Contributor: Amanda Bader

Brief Synopsis

This study aimed to assess the safety and efficacy of a standardized competency-based training program for groin hernia mesh repair in Sierra Leone. They found that, with appropriate training, hernia recurrence rates and mortality remain low and don’t differ between those who were training and those who completed training. 

Summary: Untreated, symptomatic hernias have a prevalence rate of about 2.5% in Sub-Saharan Africa. However, in these countries, inguinal hernias are typically repaired using tissue-only techniques as mesh is not readily available or affordable; additionally, many providers are not trained in the proper technique for mesh placement. Thus, the goal of this study was to test the effectiveness and safety of a standardized short-course competency-based training program for groin hernia mesh repair and look at the impact on post-operative clinical outcomes.

Both trainees and patients were study participants. Trainees included medical doctor (MDs), who are physicians that have completed at least one year of internship, including six months of general surgery training but are not in residency as well as associate clinicians (ACs), who have graduated from a two-year surgical training program followed by one-year internships. In order to be included, the MDs and ACs had to be able to independently perform an inguinal hernia repair. The patients included were men who were 18 years or older with a reducible inguinal hernia. The MDs and ACs were trained by 5 senior consultant general surgeons with training modules that covered theoretical and practical aspects of mesh-based hernia repair and a performance assessment using a structured rating system. The primary outcomes of this study were hernia recurrence and mortality within one year after repair. 

This research, conducted in three surgical camps from October 2017 to February 2018, involved 13 Sierra Leonean MDs (7) and ACs (6) as trainees. The trainees, with an average of 2.8 years of clinical experience post-graduation, had limited experience with mesh repair for inguinal hernias. Ultimately, 359 patients were recruited for the study, where 129 underwent surgery for training purposes of the trainees and 230 underwent surgery for trial purposes of the trainees. Patients who underwent surgery in the training group had twice as many wound infections requiring antibiotics versus the trial group (8.5% versus 3.1%, p = 0.041). However, there was no difference in recurrence after one year between the training and trial patients (5.4% versus 3.5%, p = 0.423). The mortality at one year also did not differ significantly (2.2% in trial group versus 3.9%, in training group, p=0.509), all cases of which were unrelated to the surgery and occurred more than 6 months after surgery. 

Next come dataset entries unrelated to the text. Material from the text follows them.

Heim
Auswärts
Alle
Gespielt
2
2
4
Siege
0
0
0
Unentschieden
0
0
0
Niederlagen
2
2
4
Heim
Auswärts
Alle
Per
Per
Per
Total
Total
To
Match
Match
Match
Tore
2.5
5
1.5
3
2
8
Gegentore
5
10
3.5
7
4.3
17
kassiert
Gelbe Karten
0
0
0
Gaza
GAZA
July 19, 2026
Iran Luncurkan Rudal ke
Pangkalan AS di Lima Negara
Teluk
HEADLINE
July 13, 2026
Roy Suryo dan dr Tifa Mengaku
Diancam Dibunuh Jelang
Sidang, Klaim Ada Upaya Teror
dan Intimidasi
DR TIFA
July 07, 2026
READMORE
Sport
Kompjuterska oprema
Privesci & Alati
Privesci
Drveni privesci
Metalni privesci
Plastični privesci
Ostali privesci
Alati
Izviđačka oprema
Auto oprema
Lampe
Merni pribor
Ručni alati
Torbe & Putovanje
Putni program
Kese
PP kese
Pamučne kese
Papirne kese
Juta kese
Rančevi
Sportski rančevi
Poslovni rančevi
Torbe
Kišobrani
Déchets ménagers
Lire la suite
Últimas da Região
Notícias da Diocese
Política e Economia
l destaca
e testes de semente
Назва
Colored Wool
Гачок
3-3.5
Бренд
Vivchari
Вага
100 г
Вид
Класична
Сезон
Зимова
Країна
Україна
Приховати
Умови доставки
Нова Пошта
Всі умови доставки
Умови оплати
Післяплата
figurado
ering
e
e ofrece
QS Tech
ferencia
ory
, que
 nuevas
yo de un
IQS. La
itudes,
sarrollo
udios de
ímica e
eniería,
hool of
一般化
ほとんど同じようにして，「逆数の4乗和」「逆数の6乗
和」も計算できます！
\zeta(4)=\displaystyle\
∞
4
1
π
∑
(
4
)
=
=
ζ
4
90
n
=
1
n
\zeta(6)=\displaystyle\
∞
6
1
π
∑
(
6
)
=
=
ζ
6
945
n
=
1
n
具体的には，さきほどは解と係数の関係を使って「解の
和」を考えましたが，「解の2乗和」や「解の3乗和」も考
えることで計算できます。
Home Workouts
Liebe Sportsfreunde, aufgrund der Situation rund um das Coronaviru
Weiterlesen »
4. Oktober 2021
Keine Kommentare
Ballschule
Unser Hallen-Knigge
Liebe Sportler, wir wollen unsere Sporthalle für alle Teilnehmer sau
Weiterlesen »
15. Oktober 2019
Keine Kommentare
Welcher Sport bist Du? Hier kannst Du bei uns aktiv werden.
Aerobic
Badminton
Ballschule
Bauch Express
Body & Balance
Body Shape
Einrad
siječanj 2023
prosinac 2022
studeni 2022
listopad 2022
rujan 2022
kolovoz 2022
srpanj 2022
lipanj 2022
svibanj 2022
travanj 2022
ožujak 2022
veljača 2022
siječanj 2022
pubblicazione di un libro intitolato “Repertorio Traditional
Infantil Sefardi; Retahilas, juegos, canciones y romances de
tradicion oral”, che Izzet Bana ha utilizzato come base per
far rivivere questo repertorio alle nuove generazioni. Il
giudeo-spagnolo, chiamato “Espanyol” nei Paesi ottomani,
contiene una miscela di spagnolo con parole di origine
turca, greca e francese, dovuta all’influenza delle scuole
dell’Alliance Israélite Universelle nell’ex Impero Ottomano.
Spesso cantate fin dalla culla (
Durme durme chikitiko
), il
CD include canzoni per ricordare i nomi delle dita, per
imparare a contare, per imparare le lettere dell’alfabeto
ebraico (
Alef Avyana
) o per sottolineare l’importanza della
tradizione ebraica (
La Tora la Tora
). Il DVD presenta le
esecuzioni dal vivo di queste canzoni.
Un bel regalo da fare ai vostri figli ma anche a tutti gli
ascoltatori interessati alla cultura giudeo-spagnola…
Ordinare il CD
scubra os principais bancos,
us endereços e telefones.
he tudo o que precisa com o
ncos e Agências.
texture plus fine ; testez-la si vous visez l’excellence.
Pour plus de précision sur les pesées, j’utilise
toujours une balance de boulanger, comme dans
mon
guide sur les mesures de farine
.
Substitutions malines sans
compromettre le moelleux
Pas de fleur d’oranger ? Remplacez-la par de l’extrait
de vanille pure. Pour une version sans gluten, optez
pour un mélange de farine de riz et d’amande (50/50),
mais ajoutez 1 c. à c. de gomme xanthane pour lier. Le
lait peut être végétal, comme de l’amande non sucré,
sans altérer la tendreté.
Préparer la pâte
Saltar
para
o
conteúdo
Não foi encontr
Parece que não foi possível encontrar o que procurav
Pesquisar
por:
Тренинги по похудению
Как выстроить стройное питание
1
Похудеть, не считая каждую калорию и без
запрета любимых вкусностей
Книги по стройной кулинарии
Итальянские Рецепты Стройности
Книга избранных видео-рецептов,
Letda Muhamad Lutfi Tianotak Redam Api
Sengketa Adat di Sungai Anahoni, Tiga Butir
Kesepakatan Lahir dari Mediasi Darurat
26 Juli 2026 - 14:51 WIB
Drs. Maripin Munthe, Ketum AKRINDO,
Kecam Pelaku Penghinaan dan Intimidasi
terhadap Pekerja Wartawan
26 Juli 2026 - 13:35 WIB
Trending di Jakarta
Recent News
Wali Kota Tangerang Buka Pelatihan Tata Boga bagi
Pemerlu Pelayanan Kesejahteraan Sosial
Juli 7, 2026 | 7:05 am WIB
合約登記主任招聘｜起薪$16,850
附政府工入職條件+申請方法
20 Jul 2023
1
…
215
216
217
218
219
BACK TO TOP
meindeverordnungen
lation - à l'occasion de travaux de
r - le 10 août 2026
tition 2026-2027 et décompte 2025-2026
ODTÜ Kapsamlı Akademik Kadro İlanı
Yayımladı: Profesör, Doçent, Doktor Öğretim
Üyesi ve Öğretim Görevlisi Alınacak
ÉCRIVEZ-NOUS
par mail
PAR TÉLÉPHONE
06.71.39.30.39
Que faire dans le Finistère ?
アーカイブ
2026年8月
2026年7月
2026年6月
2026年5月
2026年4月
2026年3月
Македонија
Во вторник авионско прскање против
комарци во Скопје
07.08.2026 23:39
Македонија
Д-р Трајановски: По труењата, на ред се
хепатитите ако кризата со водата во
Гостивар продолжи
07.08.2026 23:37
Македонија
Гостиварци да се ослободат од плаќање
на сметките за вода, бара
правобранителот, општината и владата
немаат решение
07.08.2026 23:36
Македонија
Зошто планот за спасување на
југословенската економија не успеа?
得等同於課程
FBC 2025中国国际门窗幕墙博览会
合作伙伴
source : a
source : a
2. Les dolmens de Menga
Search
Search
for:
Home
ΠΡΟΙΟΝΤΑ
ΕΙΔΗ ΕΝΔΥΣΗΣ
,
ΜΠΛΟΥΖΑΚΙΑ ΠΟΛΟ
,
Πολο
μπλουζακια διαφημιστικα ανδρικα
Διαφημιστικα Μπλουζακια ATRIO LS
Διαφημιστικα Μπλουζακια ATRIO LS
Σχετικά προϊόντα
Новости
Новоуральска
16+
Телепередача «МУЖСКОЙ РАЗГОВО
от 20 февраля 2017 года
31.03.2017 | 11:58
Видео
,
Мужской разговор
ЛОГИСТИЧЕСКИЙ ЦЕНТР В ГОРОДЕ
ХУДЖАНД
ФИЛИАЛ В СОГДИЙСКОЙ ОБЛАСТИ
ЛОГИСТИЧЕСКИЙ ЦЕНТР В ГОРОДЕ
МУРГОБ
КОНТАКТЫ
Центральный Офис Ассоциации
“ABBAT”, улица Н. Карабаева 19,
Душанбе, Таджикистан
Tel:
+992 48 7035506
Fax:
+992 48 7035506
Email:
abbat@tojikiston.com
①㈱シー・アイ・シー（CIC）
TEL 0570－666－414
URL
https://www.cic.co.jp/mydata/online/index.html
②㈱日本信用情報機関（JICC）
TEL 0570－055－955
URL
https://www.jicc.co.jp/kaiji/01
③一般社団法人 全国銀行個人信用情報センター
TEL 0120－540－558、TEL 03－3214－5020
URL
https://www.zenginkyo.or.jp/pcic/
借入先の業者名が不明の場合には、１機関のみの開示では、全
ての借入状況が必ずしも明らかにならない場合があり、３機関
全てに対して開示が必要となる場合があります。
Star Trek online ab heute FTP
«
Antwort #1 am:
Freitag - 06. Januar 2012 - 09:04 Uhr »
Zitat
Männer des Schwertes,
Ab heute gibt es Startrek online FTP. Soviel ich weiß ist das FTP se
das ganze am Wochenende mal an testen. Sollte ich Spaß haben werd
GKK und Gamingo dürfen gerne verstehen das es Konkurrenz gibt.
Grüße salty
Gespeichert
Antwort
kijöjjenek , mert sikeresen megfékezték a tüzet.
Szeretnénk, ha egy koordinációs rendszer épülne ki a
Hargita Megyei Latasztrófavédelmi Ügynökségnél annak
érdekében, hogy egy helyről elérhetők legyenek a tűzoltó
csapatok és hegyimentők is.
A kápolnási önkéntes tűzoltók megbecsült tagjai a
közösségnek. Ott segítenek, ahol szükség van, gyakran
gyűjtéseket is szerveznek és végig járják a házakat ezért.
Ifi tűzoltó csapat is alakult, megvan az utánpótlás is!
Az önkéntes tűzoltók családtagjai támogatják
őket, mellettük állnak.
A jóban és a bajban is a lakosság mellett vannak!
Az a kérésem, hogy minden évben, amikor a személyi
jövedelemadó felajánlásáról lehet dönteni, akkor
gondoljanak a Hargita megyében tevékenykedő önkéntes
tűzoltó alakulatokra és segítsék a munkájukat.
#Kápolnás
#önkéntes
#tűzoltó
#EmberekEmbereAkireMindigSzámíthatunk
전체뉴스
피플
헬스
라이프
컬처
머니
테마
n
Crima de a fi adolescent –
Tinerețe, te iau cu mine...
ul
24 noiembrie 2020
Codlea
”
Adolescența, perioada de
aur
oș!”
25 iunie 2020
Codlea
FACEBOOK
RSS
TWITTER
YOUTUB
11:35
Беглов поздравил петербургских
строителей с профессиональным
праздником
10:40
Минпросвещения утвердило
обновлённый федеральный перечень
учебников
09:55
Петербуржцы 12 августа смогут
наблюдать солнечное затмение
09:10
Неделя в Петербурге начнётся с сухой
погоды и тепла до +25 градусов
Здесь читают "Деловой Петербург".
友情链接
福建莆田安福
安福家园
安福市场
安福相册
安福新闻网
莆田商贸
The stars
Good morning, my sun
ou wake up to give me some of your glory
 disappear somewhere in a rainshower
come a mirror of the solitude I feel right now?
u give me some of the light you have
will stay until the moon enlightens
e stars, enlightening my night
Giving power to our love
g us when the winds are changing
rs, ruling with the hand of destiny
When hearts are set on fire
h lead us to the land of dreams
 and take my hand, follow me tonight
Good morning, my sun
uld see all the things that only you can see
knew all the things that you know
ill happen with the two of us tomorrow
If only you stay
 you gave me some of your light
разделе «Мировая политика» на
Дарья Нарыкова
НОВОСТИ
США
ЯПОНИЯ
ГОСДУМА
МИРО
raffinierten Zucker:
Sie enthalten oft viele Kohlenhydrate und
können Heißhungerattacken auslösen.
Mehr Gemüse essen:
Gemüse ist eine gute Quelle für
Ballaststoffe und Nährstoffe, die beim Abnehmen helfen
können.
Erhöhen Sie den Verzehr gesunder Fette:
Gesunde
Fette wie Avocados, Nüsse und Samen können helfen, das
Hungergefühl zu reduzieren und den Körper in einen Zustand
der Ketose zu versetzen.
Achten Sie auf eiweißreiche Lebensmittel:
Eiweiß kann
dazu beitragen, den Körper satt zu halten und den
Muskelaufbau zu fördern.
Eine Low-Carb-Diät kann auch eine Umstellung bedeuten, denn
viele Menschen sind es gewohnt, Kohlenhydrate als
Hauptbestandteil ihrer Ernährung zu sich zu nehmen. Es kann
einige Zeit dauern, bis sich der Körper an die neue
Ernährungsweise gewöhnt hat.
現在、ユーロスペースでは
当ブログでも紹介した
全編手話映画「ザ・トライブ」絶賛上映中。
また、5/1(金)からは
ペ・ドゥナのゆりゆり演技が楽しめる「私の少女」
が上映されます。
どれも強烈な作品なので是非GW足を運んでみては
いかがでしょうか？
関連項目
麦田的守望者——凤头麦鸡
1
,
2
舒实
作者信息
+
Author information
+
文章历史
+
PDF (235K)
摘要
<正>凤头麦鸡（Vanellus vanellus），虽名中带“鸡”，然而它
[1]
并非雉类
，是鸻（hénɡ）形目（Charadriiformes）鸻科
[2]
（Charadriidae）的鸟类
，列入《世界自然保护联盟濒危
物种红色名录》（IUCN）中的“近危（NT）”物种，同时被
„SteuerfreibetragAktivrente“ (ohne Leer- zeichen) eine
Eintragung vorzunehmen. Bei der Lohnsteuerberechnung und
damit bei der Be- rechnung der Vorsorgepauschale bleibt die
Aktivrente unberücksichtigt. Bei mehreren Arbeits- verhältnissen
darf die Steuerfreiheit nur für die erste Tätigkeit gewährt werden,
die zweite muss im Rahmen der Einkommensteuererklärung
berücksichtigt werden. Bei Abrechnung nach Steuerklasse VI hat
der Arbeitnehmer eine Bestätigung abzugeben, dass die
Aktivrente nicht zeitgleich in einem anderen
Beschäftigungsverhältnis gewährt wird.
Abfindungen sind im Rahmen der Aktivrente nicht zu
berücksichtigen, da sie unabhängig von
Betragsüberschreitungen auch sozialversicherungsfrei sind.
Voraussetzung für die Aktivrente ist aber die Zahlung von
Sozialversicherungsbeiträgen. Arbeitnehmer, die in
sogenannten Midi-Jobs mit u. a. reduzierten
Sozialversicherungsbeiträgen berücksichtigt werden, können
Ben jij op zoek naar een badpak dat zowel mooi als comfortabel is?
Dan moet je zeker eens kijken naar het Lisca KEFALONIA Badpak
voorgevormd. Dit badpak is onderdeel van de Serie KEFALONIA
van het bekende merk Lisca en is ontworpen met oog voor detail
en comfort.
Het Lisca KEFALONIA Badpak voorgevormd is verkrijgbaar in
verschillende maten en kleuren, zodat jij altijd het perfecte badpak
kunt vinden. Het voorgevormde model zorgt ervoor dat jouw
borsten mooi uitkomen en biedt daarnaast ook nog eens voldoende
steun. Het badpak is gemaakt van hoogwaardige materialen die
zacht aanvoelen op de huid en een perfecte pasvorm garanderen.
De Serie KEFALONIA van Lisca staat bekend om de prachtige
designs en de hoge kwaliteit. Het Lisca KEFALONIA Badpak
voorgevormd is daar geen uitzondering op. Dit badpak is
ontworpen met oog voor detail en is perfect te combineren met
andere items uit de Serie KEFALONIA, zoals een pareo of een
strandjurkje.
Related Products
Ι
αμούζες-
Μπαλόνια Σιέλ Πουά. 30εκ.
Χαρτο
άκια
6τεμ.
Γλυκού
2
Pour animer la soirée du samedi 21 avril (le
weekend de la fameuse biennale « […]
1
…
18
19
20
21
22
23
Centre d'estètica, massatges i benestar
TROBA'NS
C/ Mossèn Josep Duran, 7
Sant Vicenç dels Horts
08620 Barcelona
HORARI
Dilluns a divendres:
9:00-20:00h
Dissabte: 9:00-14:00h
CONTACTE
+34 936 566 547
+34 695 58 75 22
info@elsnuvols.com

Limitations of this study are mainly related to limited resources. The small samples sizes were likely due to difficulty in recruitment, as MDs are often the only surgical-skilled doctor at their hospital and are too busy to participate. Additionally, many providers already had some skills as it relates to hernia surgery and therefore, there was learner bias in the standardized training programs. However, in the context of these limitations, this is a proof of concept that standardized training skill sessions may be feasible and safe in teaching non-specialty surgical providers a procedure that is much needed in low-income, low-resourced countries. 

Bottom line: Short course, hands-on standardized skill training programs provide a practical option for low-income, low-resourced countries in need of more advanced surgical procedures within certain areas of surgery.